We see the vernal pond filling with water as it does every Spring — Beau even spotted a salamander in the wood pile, and since the snow melted last week, we have visited the fruit trees we have planted here and there over the past two years — a weeping willow by the pond, and peach, cherry, pear, chestnut, quince and plum trees around the barn and the veggie garden. They are still small but they have taken. The rhubarb that Beau planted is showing signs of life but the crowns that have been growing at the bottom of the barn, since before we arrived, are covered in leaves, so I can’t tell if they are reaching to the light yet. I’m already planning rhubarb pie. So far, the shiitaki plugs we inoculated in the red maple stump have not shown signs of life, but we continue to live in hope. The strawberry and raspberry starts lovingly mailed to me by my friend Priscilla, from her River’s Edge farm in upstate New York, have also taken, and we see the daffies we planted our first autumn here, peeking up around the well. The tulips we planted for the second year in a row are awakening along the warm south wall. I recognize the 2 different black cats that periodically run under the barn, the red fox, the fat skunk, and the rather small raccoon.

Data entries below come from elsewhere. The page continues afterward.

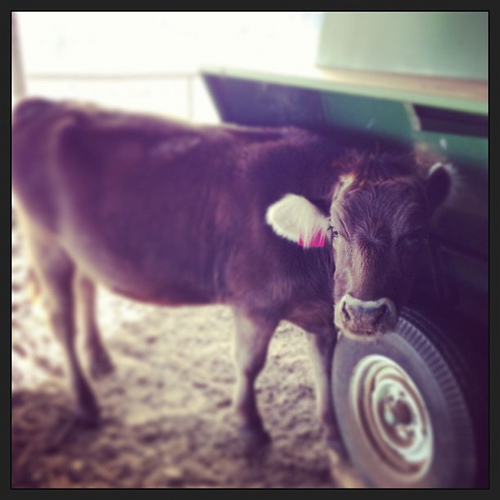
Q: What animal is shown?
A: Cow.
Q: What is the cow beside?
A: A tractor.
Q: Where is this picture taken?
A: A barn.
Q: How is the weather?
A: Sunny.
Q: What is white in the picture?
A: The sky.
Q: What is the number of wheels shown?
A: One.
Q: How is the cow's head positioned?
A: It is turned.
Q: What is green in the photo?
A: The tractor.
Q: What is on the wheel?
A: Tire.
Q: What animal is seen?
A: Cow.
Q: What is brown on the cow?
A: Fur.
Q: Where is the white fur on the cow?
A: Ear.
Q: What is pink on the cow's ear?
A: Tag.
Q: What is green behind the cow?
A: Truck.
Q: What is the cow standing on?
A: Dirt.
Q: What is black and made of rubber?
A: Tire.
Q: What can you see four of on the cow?
A: Legs.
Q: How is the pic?
A: Blurry.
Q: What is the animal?
A: Cow.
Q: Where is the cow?
A: Next to the vehicle.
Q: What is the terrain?
A: Soil.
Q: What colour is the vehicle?
A: Green.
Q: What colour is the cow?
A: Brown.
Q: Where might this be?
A: Farm.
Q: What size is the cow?
A: Medium.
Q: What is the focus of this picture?
A: A calf.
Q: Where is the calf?
A: In a barn.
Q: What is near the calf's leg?
A: A tire.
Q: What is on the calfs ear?
A: A red tag.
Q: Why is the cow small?
A: It is a baby.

Inside the house, we look forward to pulling out the window inserts which have gotten us through a second winter, toasty and warm - the ones we built as part of a community event (I tell that story here). I’m planning a wall of shelves to house our collection of books and records, thinking about how we can optimize our closet ever since my clothing Purge, and vaguely intending to repaint the Sewing Room (as we fondly call this guest room) — all “nice to have” tasks, not “need to have” like they were when we first arrived…

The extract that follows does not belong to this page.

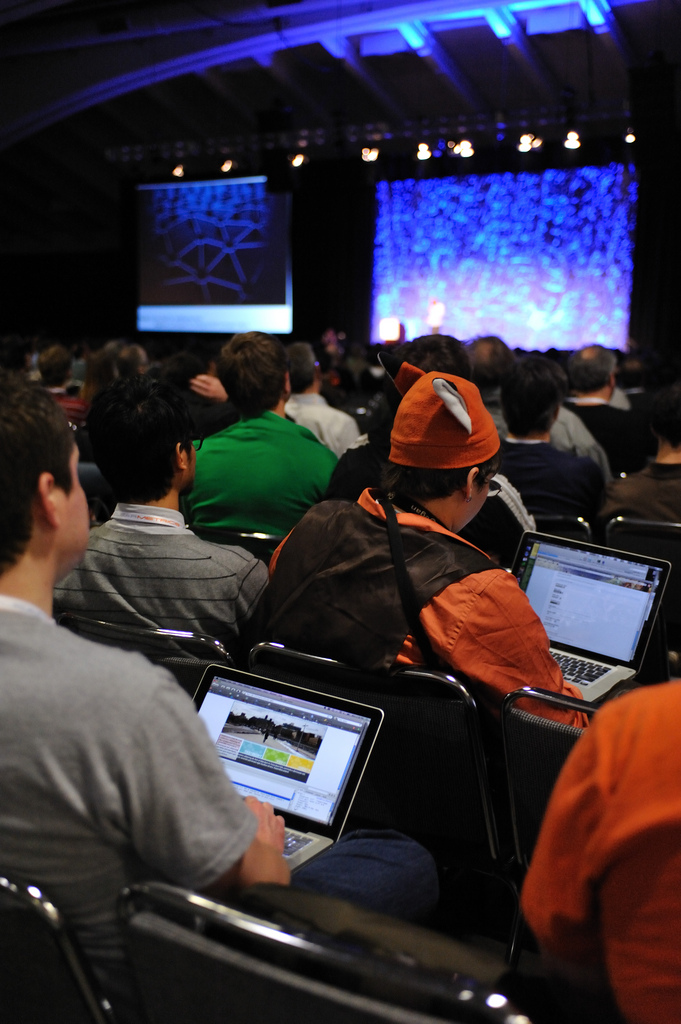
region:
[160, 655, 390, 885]
laptop in man's lap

And outside the portal to Rocinante, there’s our neighbors and community, who seem to be getting used to seeing us around, through the winter months — half this island is summer people — and gradually warming to us as well. Or so we hope. My piano students have almost completed a full year of studies. I have a space for my business in the converted elementary school in Stonington, just down the road near the lobster port. I know Tiffany, the post mistress, by name, and saw her perform a monolog in the iconic performance of “Island Women Speak”. Yet another yearly town meeting has been concluded (our third now!), with some discussion of the shellfish warden’s duties.
The beginning of year three, the routines are setting in, we are getting to know the people here, getting to know our island. It is so apt that we moved into our home during the thaw in 2023, just days after the Spring Solstice, when the weather had warmed enough to turn on the water. Every Solstice will mark another milestone for us, another cycle beginning again. And maybe, just maybe, by the end of the year I will feel like my roots have taken hold in my new home, like the trees we planted, growing into the seasons, and with any luck we will have built our portal in the forest and the the Rocinante sign will swing in the breeze, as it does in my Quixotic mind’s eye.